___ DATA TO PROCESS ___
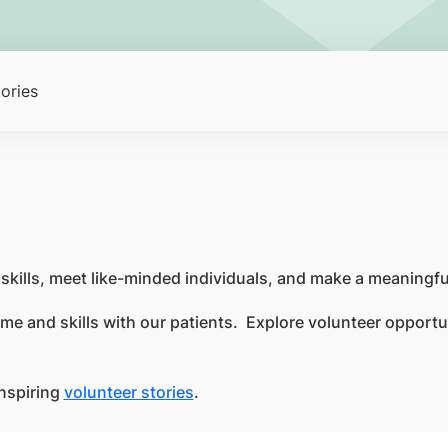
ories
r skills, meet like-minded individuals, and make a meaning
me and skills with our patients. Explore volunteer opportuni
inspiring
volunteer stories
.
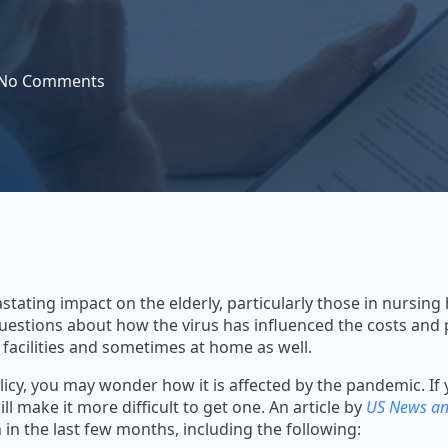
No Comments
tating impact on the elderly, particularly those in nursin
 questions about how the virus has influenced the costs and 
 facilities and sometimes at home as well.
licy, you may wonder how it is affected by the pandemic. If 
l make it more difficult to get one. An article by
US News an
in the last few months, including the following:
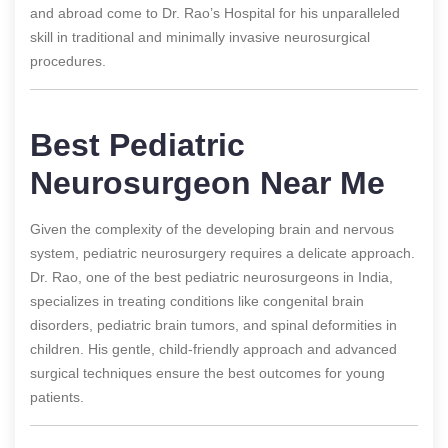
and abroad come to Dr. Rao’s Hospital for his unparalleled
skill in traditional and minimally invasive neurosurgical
procedures.
Best Pediatric
Neurosurgeon Near Me
Given the complexity of the developing brain and nervous
system, pediatric neurosurgery requires a delicate approach.
Dr. Rao, one of the best pediatric neurosurgeons in India,
specializes in treating conditions like congenital brain
disorders, pediatric brain tumors, and spinal deformities in
children. His gentle, child-friendly approach and advanced
surgical techniques ensure the best outcomes for young
patients.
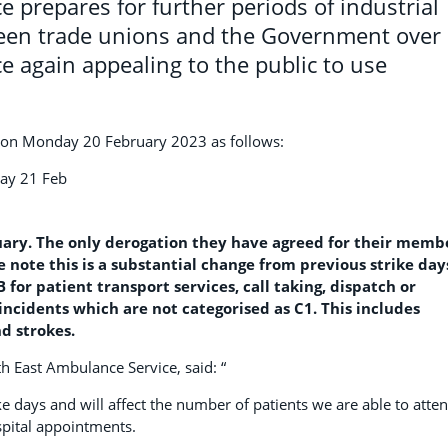
 prepares for further periods of industrial
ween trade unions and the Government over
e again appealing to the public to use
ed on Monday 20 February 2023 as follows:
day 21 Feb
uary. The only derogation they have agreed for their memb
se note this is a substantial change from previous strike day
or patient transport services, call taking, dispatch or
incidents which are not categorised as C1. This includes
d strokes.
th East Ambulance Service, said: “
ke days and will affect the number of patients we are able to atte
spital appointments.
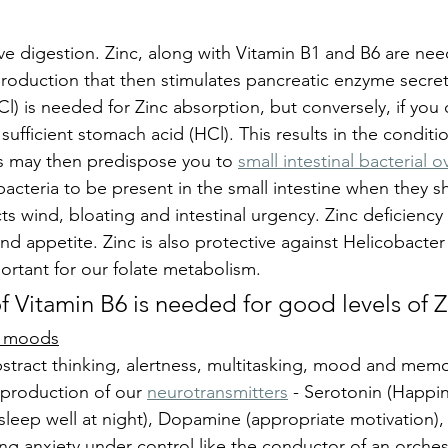
tive digestion. Zinc, along with Vitamin B1 and B6 are nee
roduction that then stimulates pancreatic enzyme secret
l) is needed for Zinc absorption, but conversely, if you
ufficient stomach acid (HCl). This results in the conditio
s may then predispose you to 
small intestinal bacterial 
bacteria to be present in the small intestine when they s
ts wind, bloating and intestinal urgency. Zinc deficiency 
 and appetite. Zinc is also protective against Helicobacter 
mportant for our folate metabolism.
f Vitamin B6 is needed for good levels of Z
nd moods
stract thinking, alertness, multitasking, mood and memory
 production of our 
neurotransmitters
 - Serotonin (Happin
sleep well at night), Dopamine (appropriate motivation),
ng anxiety under control like the conductor of an orchest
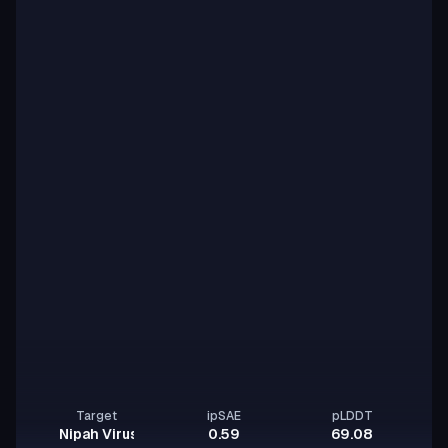
Target
ipSAE
pLDDT
Nipah Virus Glycoprotein G
0.59
69.08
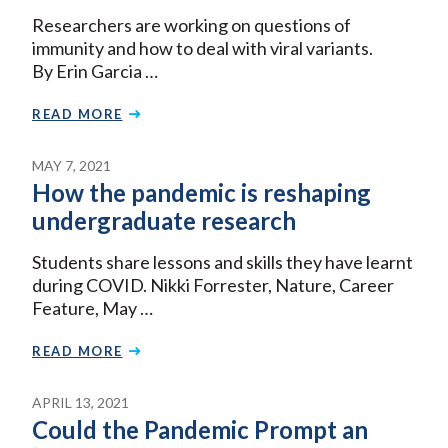
Researchers are working on questions of
immunity and how to deal with viral variants.
By Erin Garcia …
READ MORE
MAY 7, 2021
How the pandemic is reshaping
undergraduate research
Students share lessons and skills they have learnt
during COVID. Nikki Forrester, Nature, Career
Feature, May …
READ MORE
APRIL 13, 2021
Could the Pandemic Prompt an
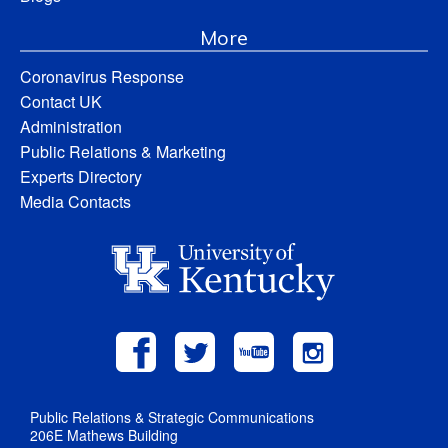
More
Coronavirus Response
Contact UK
Administration
Public Relations & Marketing
Experts Directory
Media Contacts
Public Relations & Strategic Communications
206E Mathews Building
___
**EXERCISE**
Restate word for word the lines from the one holding "MAY 7, 2021" down through the last line of the records above, and do not include the pictures.

**RESULT**
MAY 7, 2021
How the pandemic is reshaping
undergraduate research
Students share lessons and skills they have learnt
during COVID. Nikki Forrester, Nature, Career
Feature, May …
READ MORE
APRIL 13, 2021
Could the Pandemic Prompt an
More
Coronavirus Response
Contact UK
Administration
Public Relations & Marketing
Experts Directory
Media Contacts
Public Relations & Strategic Communications
206E Mathews Building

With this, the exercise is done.